Stored entries
########
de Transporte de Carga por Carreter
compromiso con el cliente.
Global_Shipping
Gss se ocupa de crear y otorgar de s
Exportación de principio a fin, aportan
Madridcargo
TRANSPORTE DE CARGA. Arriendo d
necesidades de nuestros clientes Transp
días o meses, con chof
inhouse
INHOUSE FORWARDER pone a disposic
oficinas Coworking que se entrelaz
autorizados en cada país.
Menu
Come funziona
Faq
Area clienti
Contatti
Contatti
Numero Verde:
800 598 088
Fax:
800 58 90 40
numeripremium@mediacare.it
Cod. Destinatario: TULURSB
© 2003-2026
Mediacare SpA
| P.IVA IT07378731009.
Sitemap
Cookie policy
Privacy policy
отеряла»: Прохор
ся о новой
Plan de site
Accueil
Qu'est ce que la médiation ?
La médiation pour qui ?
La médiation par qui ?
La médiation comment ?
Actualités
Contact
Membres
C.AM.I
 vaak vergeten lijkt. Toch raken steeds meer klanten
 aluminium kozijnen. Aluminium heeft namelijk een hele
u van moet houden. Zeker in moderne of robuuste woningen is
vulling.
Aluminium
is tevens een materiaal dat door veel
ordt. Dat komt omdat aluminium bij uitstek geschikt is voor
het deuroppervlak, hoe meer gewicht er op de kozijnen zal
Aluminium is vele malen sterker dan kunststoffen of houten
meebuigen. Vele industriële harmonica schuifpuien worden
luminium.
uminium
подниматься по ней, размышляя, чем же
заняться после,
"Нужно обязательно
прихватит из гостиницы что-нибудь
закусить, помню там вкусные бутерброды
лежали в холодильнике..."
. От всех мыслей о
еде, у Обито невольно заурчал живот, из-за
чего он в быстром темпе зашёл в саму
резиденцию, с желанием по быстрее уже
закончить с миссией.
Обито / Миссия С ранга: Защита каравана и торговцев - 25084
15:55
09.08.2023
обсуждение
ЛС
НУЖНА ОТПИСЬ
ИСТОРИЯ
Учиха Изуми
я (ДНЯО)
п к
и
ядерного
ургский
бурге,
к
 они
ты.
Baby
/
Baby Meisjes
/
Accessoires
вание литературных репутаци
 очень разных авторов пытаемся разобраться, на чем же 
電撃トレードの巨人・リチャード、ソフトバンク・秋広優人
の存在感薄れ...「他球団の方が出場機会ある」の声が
########
WHAT IS EXPECTED>
Give the lines of the listing from its first line through the line containing "het deuroppervlak, hoe" as a JSON list of strings, one string per line, omitting any blank lines.

EXERCISE OUTPUT>
[
  "de Transporte de Carga por Carreter",
  "compromiso con el cliente.",
  "Global_Shipping",
  "Gss se ocupa de crear y otorgar de s",
  "Exportación de principio a fin, aportan",
  "Madridcargo",
  "TRANSPORTE DE CARGA. Arriendo d",
  "necesidades de nuestros clientes Transp",
  "días o meses, con chof",
  "inhouse",
  "INHOUSE FORWARDER pone a disposic",
  "oficinas Coworking que se entrelaz",
  "autorizados en cada país.",
  "Menu",
  "Come funziona",
  "Faq",
  "Area clienti",
  "Contatti",
  "Contatti",
  "Numero Verde:",
  "800 598 088",
  "Fax:",
  "800 58 90 40",
  "numeripremium@mediacare.it",
  "Cod. Destinatario: TULURSB",
  "© 2003-2026",
  "Mediacare SpA",
  "| P.IVA IT07378731009.",
  "Sitemap",
  "Cookie policy",
  "Privacy policy",
  "отеряла»: Прохор",
  "ся о новой",
  "Plan de site",
  "Accueil",
  "Qu'est ce que la médiation ?",
  "La médiation pour qui ?",
  "La médiation par qui ?",
  "La médiation comment ?",
  "Actualités",
  "Contact",
  "Membres",
  "C.AM.I",
  " vaak vergeten lijkt. Toch raken steeds meer klanten",
  " aluminium kozijnen. Aluminium heeft namelijk een hele",
  "u van moet houden. Zeker in moderne of robuuste woningen is",
  "vulling.",
  "Aluminium",
  "is tevens een materiaal dat door veel",
  "ordt. Dat komt omdat aluminium bij uitstek geschikt is voor",
  "het deuroppervlak, hoe meer gewicht er op de kozijnen zal"
]